Senior Aubrey Allen, a film studies and music double major, worked with Grantham to create a score for her film. Grantham praised Allen’s creativity, explaining she created a “beautiful score that really encapsulated the heart of ‘Welcome Back.’”

Allen went on to think back on her experiences at TU. “I never thought that I would have any interest in composing before I started at TU,” Allen described. Attesting to the excellence of TU’s faculty and departmental collaboration, Allen praised film and music professor Dr. Rivers for his encouragement and expertise. “It’s an absolute honor and pleasure to study underneath Dr. Rivers, who is an overall amazing person, and alongside my wonderful and talented peers.”

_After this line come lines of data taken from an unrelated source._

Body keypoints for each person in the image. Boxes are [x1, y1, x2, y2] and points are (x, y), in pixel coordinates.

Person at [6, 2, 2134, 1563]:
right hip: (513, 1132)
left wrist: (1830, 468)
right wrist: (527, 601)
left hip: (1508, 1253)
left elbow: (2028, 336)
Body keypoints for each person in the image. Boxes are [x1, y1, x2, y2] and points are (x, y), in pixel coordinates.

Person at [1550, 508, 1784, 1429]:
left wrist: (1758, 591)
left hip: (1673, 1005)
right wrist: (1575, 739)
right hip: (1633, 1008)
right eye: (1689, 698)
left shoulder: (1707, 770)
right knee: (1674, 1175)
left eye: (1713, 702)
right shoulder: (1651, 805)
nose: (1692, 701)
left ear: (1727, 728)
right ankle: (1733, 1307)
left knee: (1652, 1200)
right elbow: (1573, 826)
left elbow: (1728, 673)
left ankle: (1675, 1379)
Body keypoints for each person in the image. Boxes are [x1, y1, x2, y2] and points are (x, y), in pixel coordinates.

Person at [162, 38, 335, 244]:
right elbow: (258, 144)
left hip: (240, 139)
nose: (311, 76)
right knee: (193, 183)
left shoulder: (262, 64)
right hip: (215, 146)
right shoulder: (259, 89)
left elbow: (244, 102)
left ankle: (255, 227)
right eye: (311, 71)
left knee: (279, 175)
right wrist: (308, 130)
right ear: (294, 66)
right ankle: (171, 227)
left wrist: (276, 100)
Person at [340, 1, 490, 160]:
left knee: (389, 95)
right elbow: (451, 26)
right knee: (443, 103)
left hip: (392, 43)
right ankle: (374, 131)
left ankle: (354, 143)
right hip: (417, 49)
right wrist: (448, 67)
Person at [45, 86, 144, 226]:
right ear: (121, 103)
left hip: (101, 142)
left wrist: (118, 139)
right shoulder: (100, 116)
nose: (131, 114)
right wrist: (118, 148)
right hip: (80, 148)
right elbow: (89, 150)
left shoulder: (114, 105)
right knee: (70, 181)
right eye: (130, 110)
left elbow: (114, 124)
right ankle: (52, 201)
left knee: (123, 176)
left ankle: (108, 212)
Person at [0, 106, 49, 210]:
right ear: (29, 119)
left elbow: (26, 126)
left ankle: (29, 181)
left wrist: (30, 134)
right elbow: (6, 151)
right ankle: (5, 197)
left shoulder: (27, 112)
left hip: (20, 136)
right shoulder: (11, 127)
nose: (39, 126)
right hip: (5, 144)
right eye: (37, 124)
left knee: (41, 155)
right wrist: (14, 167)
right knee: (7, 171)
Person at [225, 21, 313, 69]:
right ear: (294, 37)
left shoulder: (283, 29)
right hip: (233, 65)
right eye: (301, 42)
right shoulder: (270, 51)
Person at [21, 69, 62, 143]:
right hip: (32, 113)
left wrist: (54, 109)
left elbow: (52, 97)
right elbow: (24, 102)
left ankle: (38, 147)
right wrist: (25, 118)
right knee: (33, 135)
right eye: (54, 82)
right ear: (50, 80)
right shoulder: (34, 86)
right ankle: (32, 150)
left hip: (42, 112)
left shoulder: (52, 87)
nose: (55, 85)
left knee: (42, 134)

Film Studies graduate Drew Allen attended this year’s festival to answer questions about his short film, “The Musical,” which has been a favorite of the department for years. A catchy and upbeat film following Charlie (played by Drew Allen) as he works up the courage to ask out his longtime crush on the last day of school, “The Musical” was filmed on TU’s campus. After writing and directing “The Musical” with his brother Alex Allen, the film was named a Regional Semi-Finalist in the 2008 Student Academy Awards. This prestigious commendation made “The Musical” among the top 15 films chosen in one of the three regions in the country. Another recent graduate, film studies and economics student Richie Davis, was also in attendance at the event. Recognized as a finalist both at the 2020 Oregon Short Film Festival and 2020 Austin Under the Stars Festival for scripts written in TU courses, Davis’ accomplishments attest to the success of the department and its students.

The film department at TU has created a space for students to not just learn the intricacies of the art form, but also to learn practical skills. “While storytelling, and visual storytelling in particular, are first and foremost what we teach in the TU Film Department, learning how to manage resources is also a critical feature of what we do,” described Van Hanken. “The most brilliant script will likely fall apart if the pre-production is sloppy or lacking. Those skills prepare a student for almost any industry.”

Tulsa is an excellent space to get more involved in film. Off campus, Circle Cinema hosts events and screens movies with discounts for students at $2 Tuesdays. The reinvigorated film club on campus brings students together to casually watch movies outside the classroom and talk about their experiences. In the spring, the film department will host another festival of student work juried by alumni in the film industry around the country. The fall film festival was truly a testament to the diversity of accomplishments students have made and a hint at the potential they have to create in the future.